And companies will play a key role in reducing greenhouse gases

Most experts believe that some sort of market mechanism will need to be developed to encourage them to curb their emissions of C02.

Two quite different models have been developed to price such emissions: a carbon tax and a cap-and-trade system - but disagreement remains over which model would be the most effective.


This proposal is simple - impose a levy on polluters based on the amount of emissions they release.

This is often known as a carbon tax, though in theory it could also apply to other greenhouse gases.

The money raised from the tax could then be channelled to research and develop low-carbon technologies and clean energy.

The idea is that polluters, such as large power firms, are encouraged to reduce their emissions, while entrepreneurs can be encouraged to develop alternatives.

Businesses often insist that the biggest hurdle is unpredictability - it makes managing risk or plan investment difficult.

The benefit of a carbon tax is that firms and investors can plan ahead.

Another benefit is that money raised can be collected by the government using the existing tax system.

But critics say such a tax is too blunt an instrument, and simply punishes certain sectors.

* CHALLENGES:
1 - Count the lines in the entries that contain the string "kern" and reply with the number only.
2 - Write what comes next in the carbon pricing text, picking up right after its last sentence.

Stored records
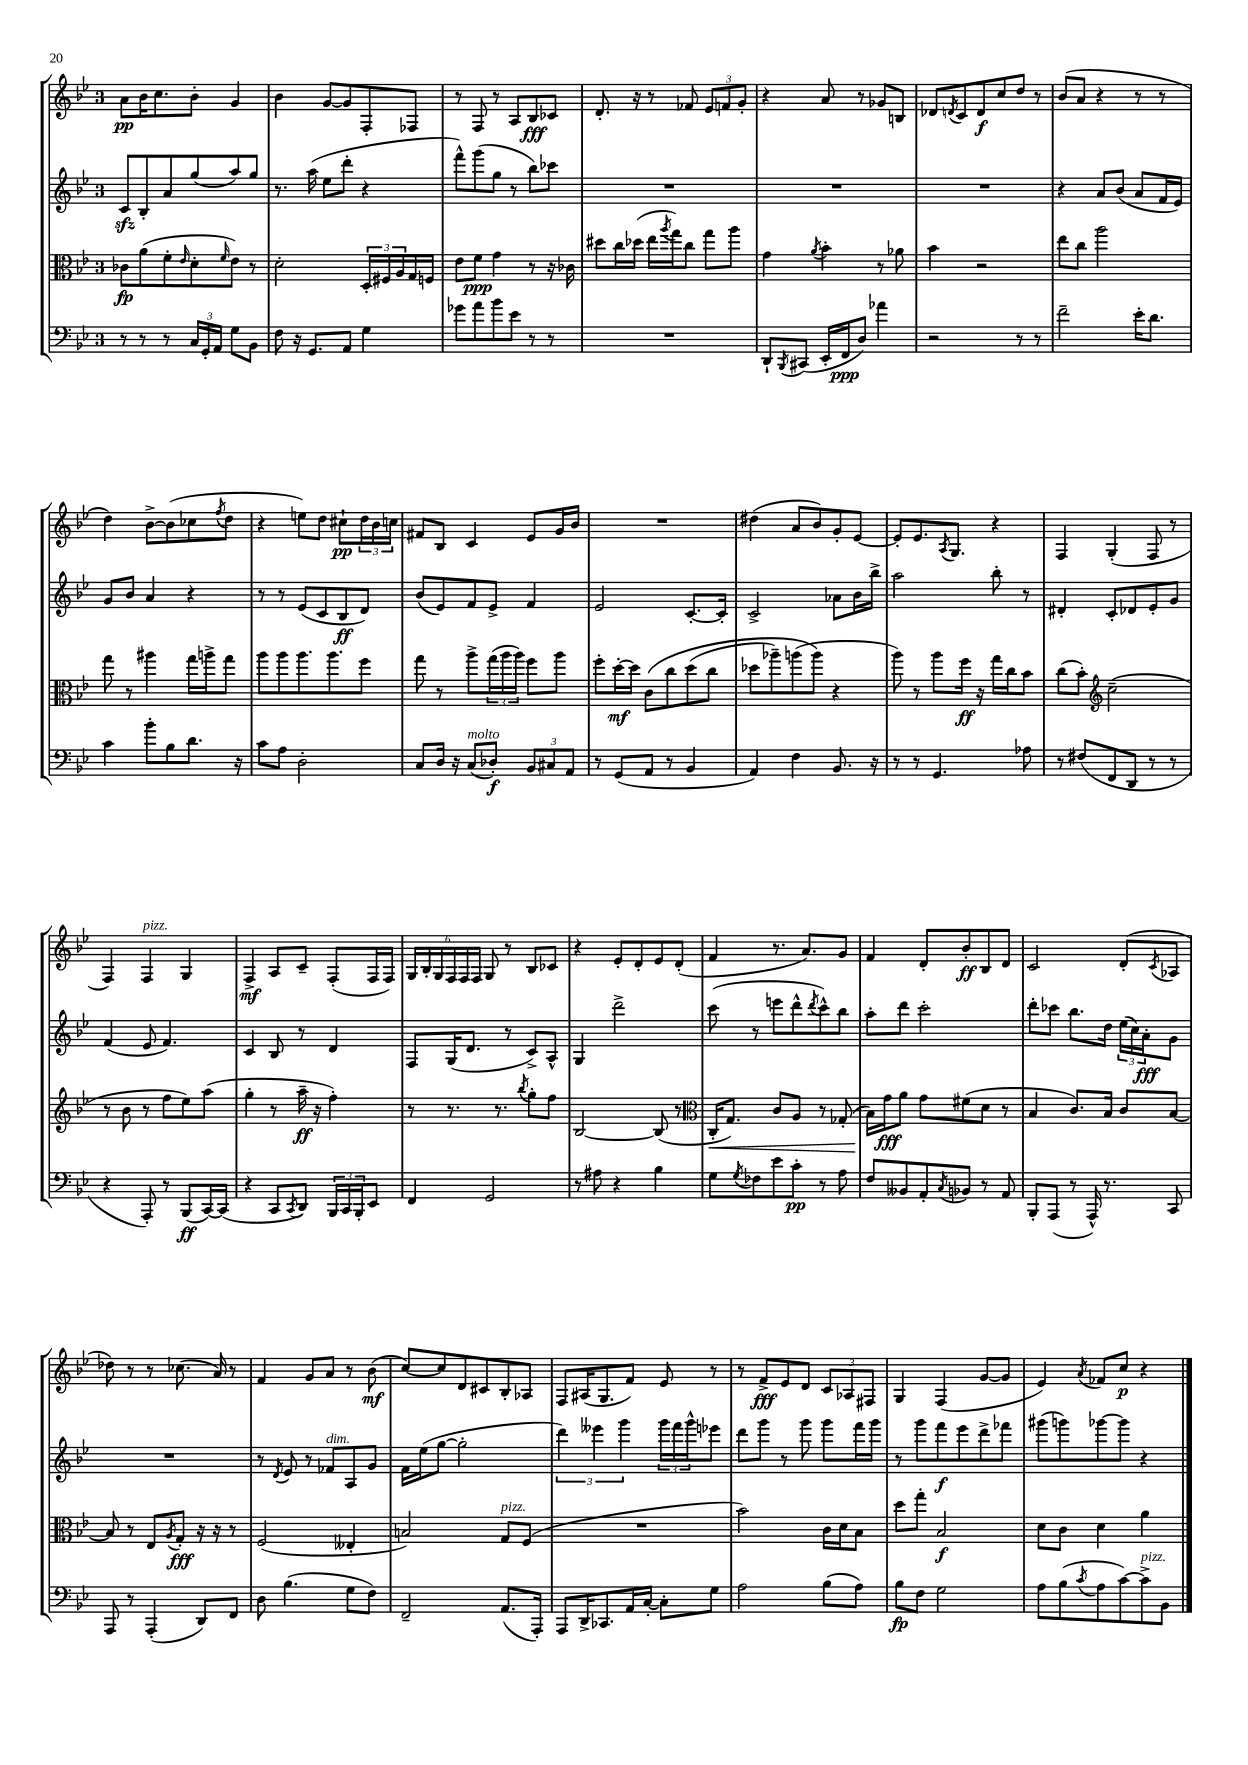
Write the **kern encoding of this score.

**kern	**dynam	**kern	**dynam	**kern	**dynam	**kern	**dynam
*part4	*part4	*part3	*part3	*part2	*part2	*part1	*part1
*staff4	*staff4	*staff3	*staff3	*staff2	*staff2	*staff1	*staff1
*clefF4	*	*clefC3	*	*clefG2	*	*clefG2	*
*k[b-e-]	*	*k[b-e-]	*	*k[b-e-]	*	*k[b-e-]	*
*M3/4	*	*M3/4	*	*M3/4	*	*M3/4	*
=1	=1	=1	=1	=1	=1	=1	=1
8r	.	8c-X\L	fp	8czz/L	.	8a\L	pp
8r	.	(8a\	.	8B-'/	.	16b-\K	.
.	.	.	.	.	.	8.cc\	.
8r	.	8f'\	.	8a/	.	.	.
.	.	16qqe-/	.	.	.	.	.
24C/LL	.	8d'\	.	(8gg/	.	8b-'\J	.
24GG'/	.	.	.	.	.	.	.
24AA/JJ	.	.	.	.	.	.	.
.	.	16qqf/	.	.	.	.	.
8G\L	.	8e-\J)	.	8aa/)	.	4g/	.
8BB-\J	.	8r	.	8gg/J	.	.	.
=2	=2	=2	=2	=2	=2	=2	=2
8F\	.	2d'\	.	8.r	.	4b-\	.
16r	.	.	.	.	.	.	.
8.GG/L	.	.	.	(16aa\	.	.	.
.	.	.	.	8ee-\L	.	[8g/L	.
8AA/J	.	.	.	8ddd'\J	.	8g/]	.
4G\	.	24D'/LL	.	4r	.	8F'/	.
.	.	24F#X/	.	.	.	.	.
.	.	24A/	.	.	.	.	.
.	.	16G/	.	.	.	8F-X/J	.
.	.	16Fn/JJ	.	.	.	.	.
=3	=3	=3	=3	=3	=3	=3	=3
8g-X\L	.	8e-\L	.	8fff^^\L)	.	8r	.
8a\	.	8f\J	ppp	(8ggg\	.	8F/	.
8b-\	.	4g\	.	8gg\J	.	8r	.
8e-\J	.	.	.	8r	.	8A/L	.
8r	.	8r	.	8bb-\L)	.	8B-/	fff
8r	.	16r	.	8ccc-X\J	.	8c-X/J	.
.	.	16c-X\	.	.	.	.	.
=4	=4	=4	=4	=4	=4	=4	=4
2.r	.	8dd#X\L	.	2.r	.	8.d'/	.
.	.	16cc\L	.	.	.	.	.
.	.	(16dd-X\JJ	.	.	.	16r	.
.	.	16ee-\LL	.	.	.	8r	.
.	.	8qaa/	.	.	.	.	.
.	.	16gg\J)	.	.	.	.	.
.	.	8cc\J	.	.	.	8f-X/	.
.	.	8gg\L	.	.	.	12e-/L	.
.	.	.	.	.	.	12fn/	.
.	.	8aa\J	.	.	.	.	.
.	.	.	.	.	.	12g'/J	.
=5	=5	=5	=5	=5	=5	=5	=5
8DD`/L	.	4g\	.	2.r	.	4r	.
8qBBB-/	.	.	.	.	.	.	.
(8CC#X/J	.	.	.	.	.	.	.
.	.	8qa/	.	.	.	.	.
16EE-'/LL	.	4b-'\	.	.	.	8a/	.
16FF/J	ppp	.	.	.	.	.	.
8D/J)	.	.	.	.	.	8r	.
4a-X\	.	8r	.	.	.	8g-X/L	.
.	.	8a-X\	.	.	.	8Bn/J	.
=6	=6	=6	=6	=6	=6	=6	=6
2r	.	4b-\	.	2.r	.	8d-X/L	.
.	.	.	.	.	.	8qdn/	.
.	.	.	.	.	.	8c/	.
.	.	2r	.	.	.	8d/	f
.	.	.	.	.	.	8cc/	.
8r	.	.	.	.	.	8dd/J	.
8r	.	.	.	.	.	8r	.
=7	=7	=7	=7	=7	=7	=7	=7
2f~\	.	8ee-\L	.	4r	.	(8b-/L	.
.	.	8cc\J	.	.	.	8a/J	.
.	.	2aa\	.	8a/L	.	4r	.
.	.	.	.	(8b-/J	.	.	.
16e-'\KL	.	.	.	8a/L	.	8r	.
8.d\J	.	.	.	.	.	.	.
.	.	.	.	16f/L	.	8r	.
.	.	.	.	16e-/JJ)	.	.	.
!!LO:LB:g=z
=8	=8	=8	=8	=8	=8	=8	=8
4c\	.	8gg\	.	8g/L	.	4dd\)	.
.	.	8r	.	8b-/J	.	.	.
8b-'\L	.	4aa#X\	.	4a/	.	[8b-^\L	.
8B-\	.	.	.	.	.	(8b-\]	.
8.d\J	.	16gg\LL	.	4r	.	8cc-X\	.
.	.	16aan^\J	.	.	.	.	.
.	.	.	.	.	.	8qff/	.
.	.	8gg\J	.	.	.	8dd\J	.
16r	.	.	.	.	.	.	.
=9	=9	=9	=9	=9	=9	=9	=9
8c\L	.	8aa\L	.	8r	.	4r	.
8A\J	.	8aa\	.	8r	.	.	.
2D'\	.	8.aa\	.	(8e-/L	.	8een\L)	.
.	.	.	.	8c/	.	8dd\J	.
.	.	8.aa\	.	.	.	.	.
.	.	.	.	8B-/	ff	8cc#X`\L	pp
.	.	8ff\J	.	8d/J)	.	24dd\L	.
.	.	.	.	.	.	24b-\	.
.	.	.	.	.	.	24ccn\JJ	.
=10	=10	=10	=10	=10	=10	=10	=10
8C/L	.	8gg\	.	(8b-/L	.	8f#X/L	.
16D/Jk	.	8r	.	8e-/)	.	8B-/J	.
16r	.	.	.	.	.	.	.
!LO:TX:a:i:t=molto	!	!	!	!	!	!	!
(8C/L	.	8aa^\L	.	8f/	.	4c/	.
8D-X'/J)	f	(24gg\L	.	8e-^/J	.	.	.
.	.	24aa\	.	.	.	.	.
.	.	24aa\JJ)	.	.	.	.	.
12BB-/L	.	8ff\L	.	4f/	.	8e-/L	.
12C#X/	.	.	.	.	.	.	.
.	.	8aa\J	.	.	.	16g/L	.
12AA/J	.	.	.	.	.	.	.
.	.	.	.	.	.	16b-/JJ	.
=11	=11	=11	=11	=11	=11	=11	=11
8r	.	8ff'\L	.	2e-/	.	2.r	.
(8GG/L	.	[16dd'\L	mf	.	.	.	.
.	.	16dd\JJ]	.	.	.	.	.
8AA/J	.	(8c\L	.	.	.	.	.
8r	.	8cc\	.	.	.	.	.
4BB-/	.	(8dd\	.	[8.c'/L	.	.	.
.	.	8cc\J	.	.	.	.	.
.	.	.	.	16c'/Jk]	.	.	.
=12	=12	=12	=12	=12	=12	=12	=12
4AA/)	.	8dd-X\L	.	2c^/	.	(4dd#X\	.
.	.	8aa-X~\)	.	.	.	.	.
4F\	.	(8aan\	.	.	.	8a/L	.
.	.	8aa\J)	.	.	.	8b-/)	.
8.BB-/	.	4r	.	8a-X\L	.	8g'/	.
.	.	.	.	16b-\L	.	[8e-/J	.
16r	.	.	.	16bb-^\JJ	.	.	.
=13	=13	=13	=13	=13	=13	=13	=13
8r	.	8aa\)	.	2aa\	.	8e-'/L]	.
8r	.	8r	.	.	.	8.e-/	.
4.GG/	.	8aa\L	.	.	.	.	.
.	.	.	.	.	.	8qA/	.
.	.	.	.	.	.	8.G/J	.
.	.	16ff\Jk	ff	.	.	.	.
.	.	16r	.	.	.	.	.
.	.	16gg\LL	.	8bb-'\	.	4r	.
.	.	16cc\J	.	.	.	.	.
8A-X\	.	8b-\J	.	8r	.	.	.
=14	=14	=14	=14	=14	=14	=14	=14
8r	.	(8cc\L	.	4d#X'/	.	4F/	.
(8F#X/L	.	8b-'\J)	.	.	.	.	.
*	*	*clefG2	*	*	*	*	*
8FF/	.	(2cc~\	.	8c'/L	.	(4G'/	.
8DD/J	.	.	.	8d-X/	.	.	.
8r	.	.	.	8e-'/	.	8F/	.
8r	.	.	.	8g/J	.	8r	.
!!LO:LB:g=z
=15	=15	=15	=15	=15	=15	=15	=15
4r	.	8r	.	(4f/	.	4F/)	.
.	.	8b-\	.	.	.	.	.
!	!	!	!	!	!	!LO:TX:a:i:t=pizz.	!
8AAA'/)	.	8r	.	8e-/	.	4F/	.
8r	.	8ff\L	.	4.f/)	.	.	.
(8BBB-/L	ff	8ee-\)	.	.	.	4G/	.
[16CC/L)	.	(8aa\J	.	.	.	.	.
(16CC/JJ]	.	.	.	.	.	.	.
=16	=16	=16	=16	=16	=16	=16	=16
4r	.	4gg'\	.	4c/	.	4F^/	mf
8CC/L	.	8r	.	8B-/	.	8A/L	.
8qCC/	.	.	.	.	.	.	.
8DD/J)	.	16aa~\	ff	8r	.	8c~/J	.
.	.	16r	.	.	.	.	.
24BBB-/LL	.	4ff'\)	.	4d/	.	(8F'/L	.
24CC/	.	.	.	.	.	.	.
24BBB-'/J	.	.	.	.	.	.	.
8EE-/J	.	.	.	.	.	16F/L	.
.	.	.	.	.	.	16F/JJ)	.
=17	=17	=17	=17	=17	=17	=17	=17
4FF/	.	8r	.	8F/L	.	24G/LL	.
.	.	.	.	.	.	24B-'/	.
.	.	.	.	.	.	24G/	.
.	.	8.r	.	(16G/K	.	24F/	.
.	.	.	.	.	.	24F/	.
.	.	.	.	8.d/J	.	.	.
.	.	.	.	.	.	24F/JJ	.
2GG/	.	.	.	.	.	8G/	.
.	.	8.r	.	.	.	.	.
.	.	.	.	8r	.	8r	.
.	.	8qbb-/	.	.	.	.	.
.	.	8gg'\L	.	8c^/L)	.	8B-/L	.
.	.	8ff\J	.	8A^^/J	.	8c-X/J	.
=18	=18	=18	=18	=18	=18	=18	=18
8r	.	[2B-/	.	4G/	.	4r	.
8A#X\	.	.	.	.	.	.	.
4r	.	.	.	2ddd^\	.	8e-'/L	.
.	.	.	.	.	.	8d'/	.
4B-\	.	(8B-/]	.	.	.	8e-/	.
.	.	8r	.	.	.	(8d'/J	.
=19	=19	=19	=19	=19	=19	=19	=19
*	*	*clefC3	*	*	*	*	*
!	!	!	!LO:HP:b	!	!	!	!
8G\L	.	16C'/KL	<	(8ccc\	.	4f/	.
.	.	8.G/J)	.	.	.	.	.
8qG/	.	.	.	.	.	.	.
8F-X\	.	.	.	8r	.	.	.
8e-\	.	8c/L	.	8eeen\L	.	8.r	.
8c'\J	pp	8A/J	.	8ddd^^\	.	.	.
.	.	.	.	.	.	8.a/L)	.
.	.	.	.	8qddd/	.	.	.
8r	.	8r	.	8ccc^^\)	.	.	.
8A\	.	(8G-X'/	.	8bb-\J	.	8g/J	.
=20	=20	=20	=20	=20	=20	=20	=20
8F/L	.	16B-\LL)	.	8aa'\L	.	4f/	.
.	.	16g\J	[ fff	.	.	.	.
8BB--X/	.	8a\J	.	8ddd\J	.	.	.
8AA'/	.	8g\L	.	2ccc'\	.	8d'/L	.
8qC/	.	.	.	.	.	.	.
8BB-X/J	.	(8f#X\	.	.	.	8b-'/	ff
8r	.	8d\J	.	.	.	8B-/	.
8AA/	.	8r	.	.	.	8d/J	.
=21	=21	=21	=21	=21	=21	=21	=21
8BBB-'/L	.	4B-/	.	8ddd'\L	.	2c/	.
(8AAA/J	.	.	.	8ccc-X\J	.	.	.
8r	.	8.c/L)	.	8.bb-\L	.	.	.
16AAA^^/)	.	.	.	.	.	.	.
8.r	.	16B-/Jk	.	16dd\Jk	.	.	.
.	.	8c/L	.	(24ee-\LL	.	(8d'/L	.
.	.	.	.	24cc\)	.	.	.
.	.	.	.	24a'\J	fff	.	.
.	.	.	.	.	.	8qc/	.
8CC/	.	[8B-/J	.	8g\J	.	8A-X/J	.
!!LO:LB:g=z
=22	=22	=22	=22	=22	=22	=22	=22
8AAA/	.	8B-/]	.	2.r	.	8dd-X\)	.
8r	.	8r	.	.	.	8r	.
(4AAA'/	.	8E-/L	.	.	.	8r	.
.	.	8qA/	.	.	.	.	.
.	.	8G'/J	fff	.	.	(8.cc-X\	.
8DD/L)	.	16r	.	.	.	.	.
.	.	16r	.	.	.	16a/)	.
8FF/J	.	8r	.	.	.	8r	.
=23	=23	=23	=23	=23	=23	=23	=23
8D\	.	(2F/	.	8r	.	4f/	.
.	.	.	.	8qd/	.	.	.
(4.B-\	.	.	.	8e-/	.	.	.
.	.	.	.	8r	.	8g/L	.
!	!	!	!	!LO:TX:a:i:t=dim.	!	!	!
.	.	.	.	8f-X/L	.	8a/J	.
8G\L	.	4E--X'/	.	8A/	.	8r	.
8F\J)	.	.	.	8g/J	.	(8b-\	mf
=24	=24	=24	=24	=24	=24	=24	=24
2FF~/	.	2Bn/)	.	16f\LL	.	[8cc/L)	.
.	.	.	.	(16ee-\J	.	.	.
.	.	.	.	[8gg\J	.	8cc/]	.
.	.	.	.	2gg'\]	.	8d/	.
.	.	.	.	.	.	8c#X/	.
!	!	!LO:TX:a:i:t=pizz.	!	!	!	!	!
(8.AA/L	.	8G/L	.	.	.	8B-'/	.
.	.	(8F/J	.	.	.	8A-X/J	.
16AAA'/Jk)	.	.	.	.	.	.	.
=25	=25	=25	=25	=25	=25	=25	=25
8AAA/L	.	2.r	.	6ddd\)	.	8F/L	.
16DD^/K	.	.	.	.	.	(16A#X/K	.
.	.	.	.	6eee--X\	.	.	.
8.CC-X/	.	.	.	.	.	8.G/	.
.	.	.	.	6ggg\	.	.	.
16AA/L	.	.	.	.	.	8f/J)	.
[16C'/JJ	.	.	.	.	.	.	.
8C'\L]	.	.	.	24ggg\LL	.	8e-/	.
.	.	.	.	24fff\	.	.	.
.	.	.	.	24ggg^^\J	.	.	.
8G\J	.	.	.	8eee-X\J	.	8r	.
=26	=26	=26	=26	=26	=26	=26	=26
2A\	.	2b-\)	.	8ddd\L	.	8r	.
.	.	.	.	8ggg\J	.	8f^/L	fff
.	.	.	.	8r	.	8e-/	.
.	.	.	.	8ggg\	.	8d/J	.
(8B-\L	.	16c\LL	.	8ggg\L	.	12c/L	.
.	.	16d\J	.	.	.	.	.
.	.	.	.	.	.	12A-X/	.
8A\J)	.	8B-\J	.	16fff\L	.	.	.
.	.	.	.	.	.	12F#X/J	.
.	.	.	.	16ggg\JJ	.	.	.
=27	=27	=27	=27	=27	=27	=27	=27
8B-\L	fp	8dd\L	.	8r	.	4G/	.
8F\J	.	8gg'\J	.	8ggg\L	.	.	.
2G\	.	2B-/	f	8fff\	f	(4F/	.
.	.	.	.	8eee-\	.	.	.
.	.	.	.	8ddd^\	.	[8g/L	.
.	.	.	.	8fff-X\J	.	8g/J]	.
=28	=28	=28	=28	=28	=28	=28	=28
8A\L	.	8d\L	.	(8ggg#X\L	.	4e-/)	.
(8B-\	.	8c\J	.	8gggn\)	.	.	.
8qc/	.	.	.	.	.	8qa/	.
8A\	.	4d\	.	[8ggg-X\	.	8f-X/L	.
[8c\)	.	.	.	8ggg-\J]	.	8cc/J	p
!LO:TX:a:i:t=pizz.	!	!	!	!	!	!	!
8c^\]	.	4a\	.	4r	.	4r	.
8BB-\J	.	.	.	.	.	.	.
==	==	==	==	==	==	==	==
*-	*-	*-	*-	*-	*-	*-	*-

* ANSWERS PER TASK:
1 - 2

2 -
If, for example, a power firm has already significantly reduced its emissions, then the easiest available way to make further cuts might simply be to reduce output.

Some argue that a carbon tax would be politically difficult to pass, because of resistance from industry and strong lobby groups.

Proponents, meanwhile, say by dint of being universal it is not subject to the same pressures of handing out carbon credits.

But faced with another tax, some critics believe polluters might simply pass on the cost to consumers rather than actually reducing emissions - though this would only work if consumers remained loyal despite rising prices.

Moreover, once the government has collected the tax, there would be no guarantee that it would spend it in the best way to encourage cleaner technologies.


The main alternative to the carbon tax proposal is the cap-and-trade system.

Firms either opt to reduce their emissions directly - or they can buy the right to keep polluting.

The idea of a cap-and-trade model to tackle pollution goes back several decades. In the 1970s the US Environmental Protection Agency established a scheme to trade sulphur dioxide and nitrous oxide to tackle acid rain.

EU must cut emissions by 8% from 1990 levels by 2012
Each nation agrees to a National Allocation Plan with the European Commission
ETS covers about 40% of the EU's total CO2 emissions, including large polluters.
By 2012, all flights within, to and from EU will be covered

Today, there is only one scheme - the European Trading Scheme (ETS) started in January 2005 - that obliges firms in selected sectors to meet binding carbon emissions targets.

Industries in the ETS include power generation, iron and steel, glass and cement. About 40% of the European Union's total CO2 emissions are covered by the scheme.

The ETS will cover commercial flights within the EU from 2011, and all flights to and from the EU in 2012.

Interest elsewhere has grown for this model. Australia has a voluntary carbon trading scheme as does Chicago.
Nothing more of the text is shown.